A balada do café triste

Reeditado entre o apagar das luzes de 2009 e o início de 2010, o volume de contos “A balada do café triste e outras histórias” (ed. José Olympio, 192 págs., R$ 39,00), da escritora norte-americana Carson McCullers, parece não ter recebido a devida atenção dos literatos tupiniquins. Eu, pelo menos, não ouvi/li muita gente falando sobre ele.

O que é uma injustiça, devido à qualidade da obra. Traduzido pelo também escritor Caio Fernando Abreu, “A balada do café triste” reúne sete excelentes contos, sendo o melhor deles o que dá título ao livro. Nele, McCullers se vale de personagens inusitados e soturnos para fazer reflexões sobre o amor (“Antes de mais nada, o amor é uma experiência conjunta entre duas pessoas, mas o fato de ser uma experiência conjunta não significa que seja uma experiência semelhante para as duas pessoas envolvidas”) e sobre a vida (… a vida humana não tem preço: ela foi dada de graça, e é levada sem pagamento. Qual é, então, o seu valor?”).

A história se passa numa pequena cidade norte-americana e tem como personagens centrais a senhorita Amélia, mais conhecida por ter dado fim a seu casamento dez dias depois da cerimônia, sem explicação alguma; um forasteiro que diz ser parente da srta. Amélia; e o marido abandonado, que passa um bom tempo longe da cidadezinha e retorna anos depois, trazendo com ele tensão e transformações para as vidas de todos.

“Wunderkind”, palavra alemã que significa “criança prodígio” e dá título a outro conto do livro, é basicamente a história de uma garota que se sente pressionada pelo seu professor de piano, que deposita nela grandes expectativas. Todos ao seu redor, na verdade, esperam muito de Bienchen, que tem apenas 15 anos de idade. Ela se esforça para corresponder a essas expectativas, mas algo começou a incomodá-la alguns meses antes do momento em que se passa a narrativa.
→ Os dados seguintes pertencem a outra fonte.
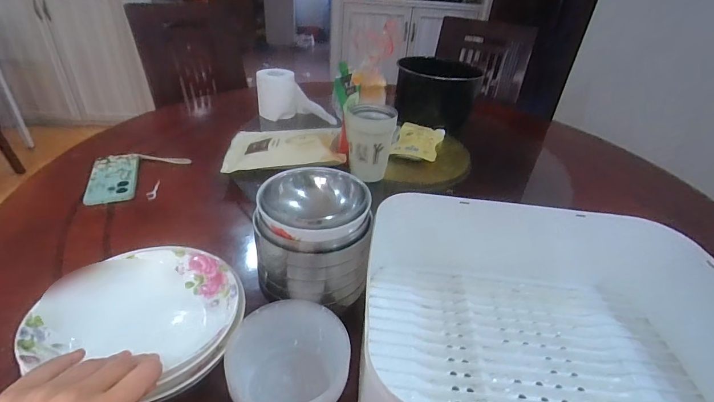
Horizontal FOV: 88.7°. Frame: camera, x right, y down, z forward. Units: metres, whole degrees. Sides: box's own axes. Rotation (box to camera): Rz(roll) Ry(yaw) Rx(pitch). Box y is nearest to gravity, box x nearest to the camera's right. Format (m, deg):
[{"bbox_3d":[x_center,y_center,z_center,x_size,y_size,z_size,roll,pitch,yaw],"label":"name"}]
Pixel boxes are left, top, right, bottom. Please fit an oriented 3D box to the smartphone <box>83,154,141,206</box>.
[{"bbox_3d":[-0.480,-0.050,0.722,0.080,0.013,0.172,-9,36,-20],"label":"smartphone"}]

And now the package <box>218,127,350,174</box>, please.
[{"bbox_3d":[-0.155,-0.120,0.785,0.240,0.040,0.170,-1,34,-9],"label":"package"}]

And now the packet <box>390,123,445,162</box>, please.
[{"bbox_3d":[0.153,-0.150,0.897,0.109,0.015,0.198,12,35,11],"label":"packet"}]

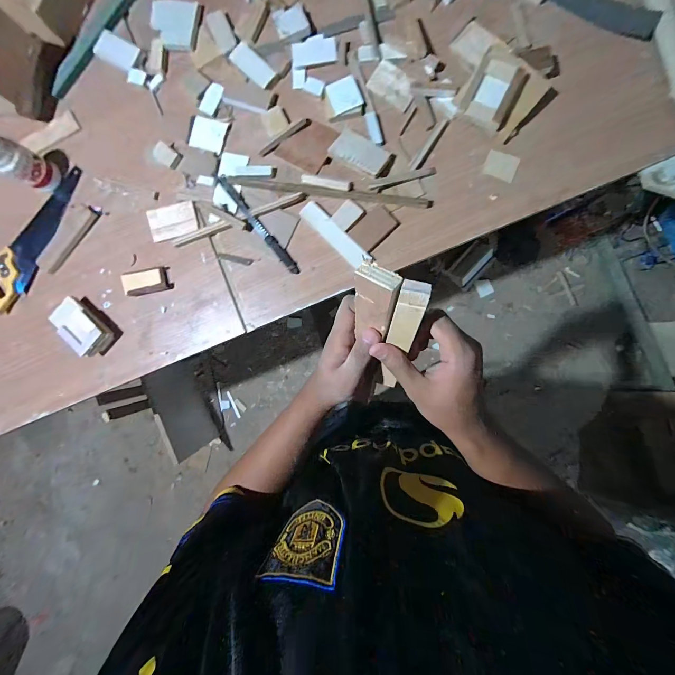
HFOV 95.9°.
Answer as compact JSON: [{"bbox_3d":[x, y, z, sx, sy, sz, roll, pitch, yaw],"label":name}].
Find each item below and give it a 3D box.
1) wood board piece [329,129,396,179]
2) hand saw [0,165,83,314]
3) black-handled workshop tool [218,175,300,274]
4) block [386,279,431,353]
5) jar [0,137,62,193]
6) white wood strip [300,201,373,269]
[{"bbox_3d":[0.055,-0.422,0.696,0.135,0.018,0.080,32,92,3],"label":"wood board piece"},{"bbox_3d":[-0.790,-0.260,0.788,0.097,0.028,0.408,32,92,3],"label":"hand saw"},{"bbox_3d":[-0.191,-0.271,0.737,0.026,0.018,0.294,-39,88,3],"label":"black-handled workshop tool"},{"bbox_3d":[0.058,-0.017,0.255,0.021,0.075,0.014,11,49,6],"label":"block"},{"bbox_3d":[-0.750,-0.411,0.695,0.068,0.175,0.083,28,92,3],"label":"jar"},{"bbox_3d":[-0.006,-0.241,0.714,0.194,0.009,0.045,44,93,3],"label":"white wood strip"}]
Mas se é difícil lidar com determinados tipos de pressão mesmo depois de adultos, imaginem isso acontecer quando se é criança. Não é nada fácil, e essas esperanças depositadas por terceiros podem ser maléficas. Se não para o resto da vida, ao menos durante aquele período de transição entre a adolescência e a maturidade. “Wunderkind”, apesar de breve, é um grande conto, que deveria ser lido por todos os pais e mães que colocam em seus filhos responsabilidades muito além do que eles podem suportar.

Em “Um dilema doméstico” o personagem Martin Meadows precisa cuidar dos seus dois filhos e lidar com uma esposa alcoólatra. Carson McCullers passa longe dos clichês que poderiam dominar uma história com esse enredo, e, com uma delicadeza impressionante, realiza um conto esplêndido.

Já “Uma árvore, uma rocha, uma nuvem” poderia ser a descrição de um sonho. Um garoto de 12 anos entra num bar para tomar um café. De repente, quando o menino já estava saindo, um dos homens no bar o chama e diz “eu amo você”. Mas não há nada de sensual no conto. Nem uma mísera insinuação de homossexualismo ou pedofilia. Essa é uma daquelas histórias que o escritor não consegue explicar de onde veio. Ela deve ter simplesmente “vindo” para a autora, que a contou de uma maneira nada menos que genial.

Todos os contos de “A balada do café triste” primam pela qualidade, mas citados aqui são de longe os melhores, e chegam muito perto de serem pequenas obras-primas. Além de ter um belo título, “A balada do café triste e outras histórias” reúne contos maravilhosos, quase perfeitos. Um tanto tristes e melancólicos, é verdade, mas lindos e singelos.